ReplyDeleteBut then I re-read your question and I wondered.... Are you turning to medicine as a back up career to being a stay at home mom since the husband hasn't materialized yet? If not, and you are truly passionate about becoming a doctor and can't see yourself happy in any other career, then go for it. If on the other hand, you really want to be a SAHM and that is truly your #1 goal in life, then I'd reconsider medicine. There are people who make part time doctoring work, who spend 4 days with their kids, and three days at work each week. But it can be difficult because of the debt load people take on, especially if your husband doesn't also have a well paying job, or if you want a lot of kids.
Just my 2 cents.
Emergency medicine is great. Nothing like saving lives and working with other adrenaline junkies. ;)

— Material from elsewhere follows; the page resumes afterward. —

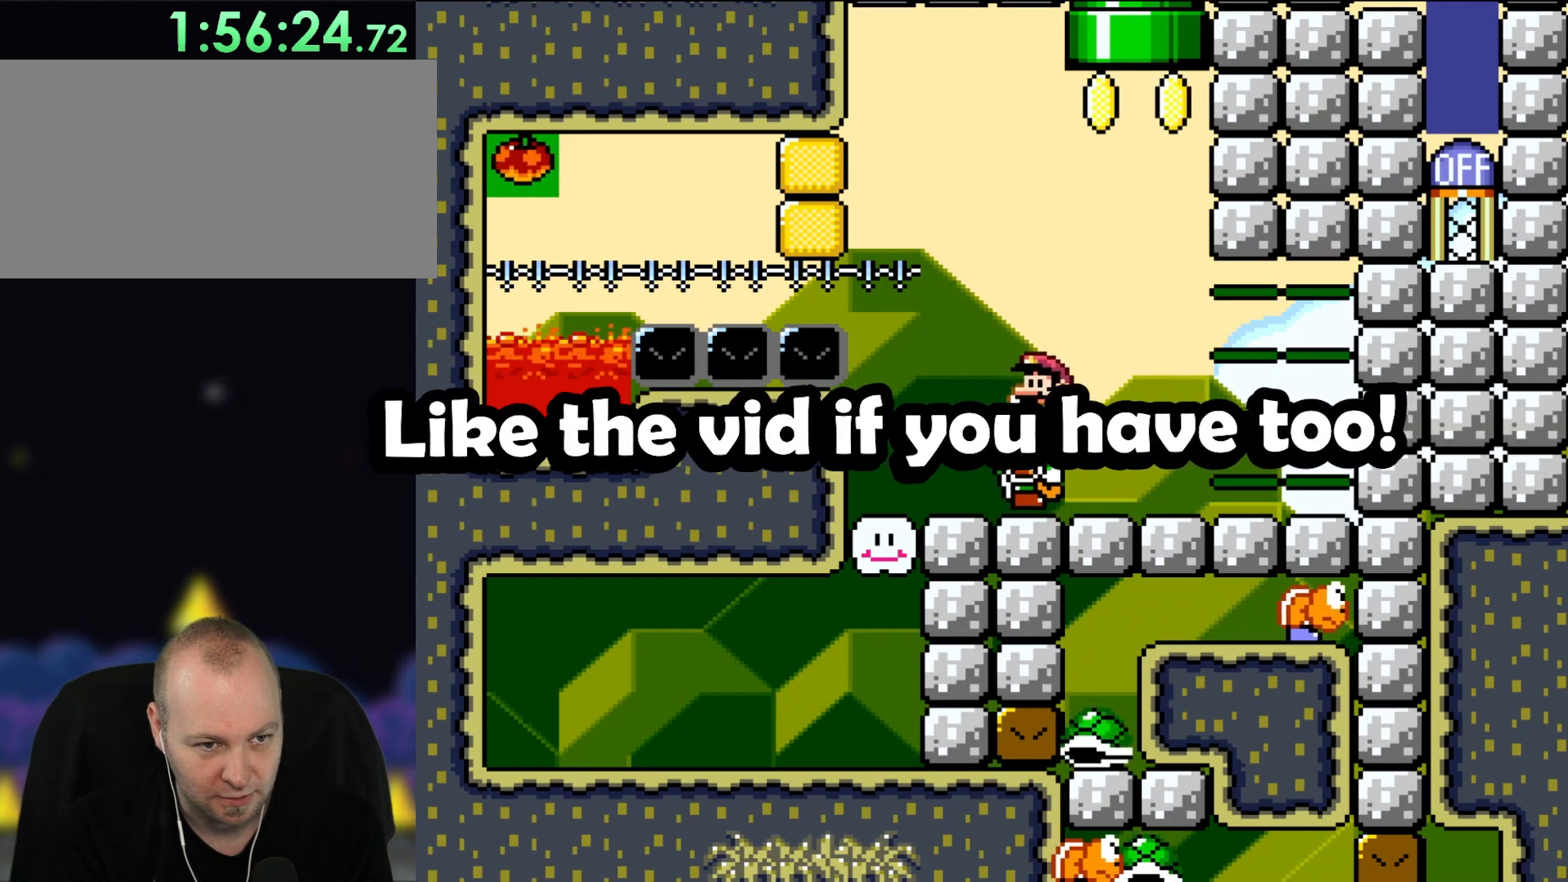
{"dt_ms": 500, "buttons": ["Y"], "events": [[250, "DPAD_RIGHT", "down"], [483, "DPAD_RIGHT", "up"]]}
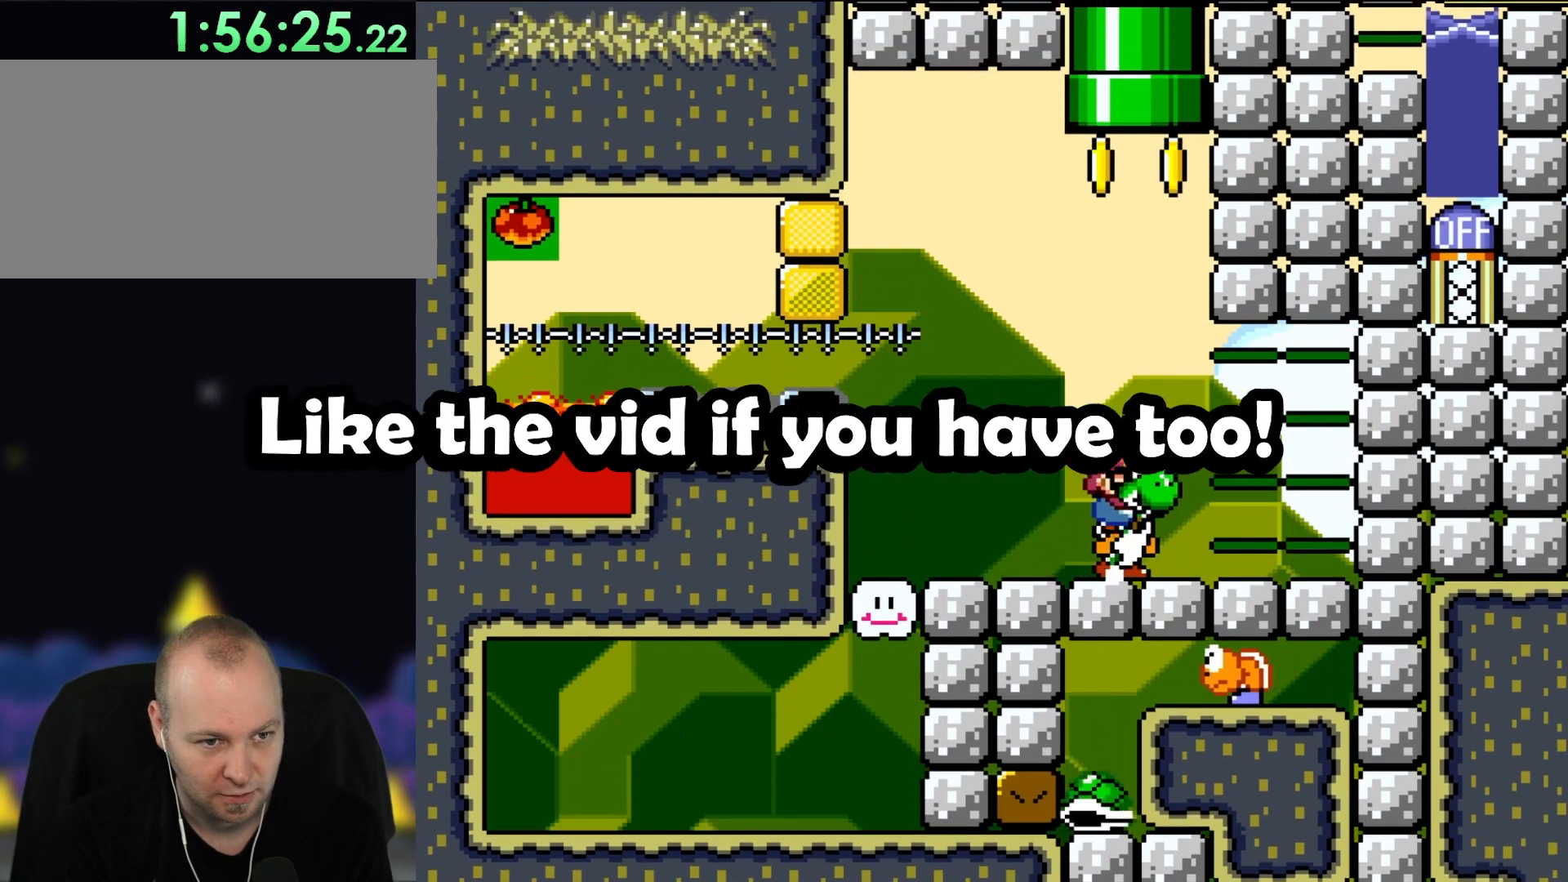
{"dt_ms": 500, "buttons": ["B", "Y", "DPAD_LEFT"], "events": [[133, "DPAD_LEFT", "down"], [367, "B", "down"]]}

ReplyDeleteNote, I got married during med school but didn't have kids during residency. YMWV.
You need a good babysitter/nanny. Shift work is hard--my husband's got the regular job, so he's the one who picks them up and drops them off whenever I'm working. My sleep schedule is screwed up. But I can do swim lessons on Wed afternoon sometimes, and I can take them to play dates (mom benefits), but I can also earn coin doing everything from STEMIs to foot slivers at any time of day or night (doctor benefits).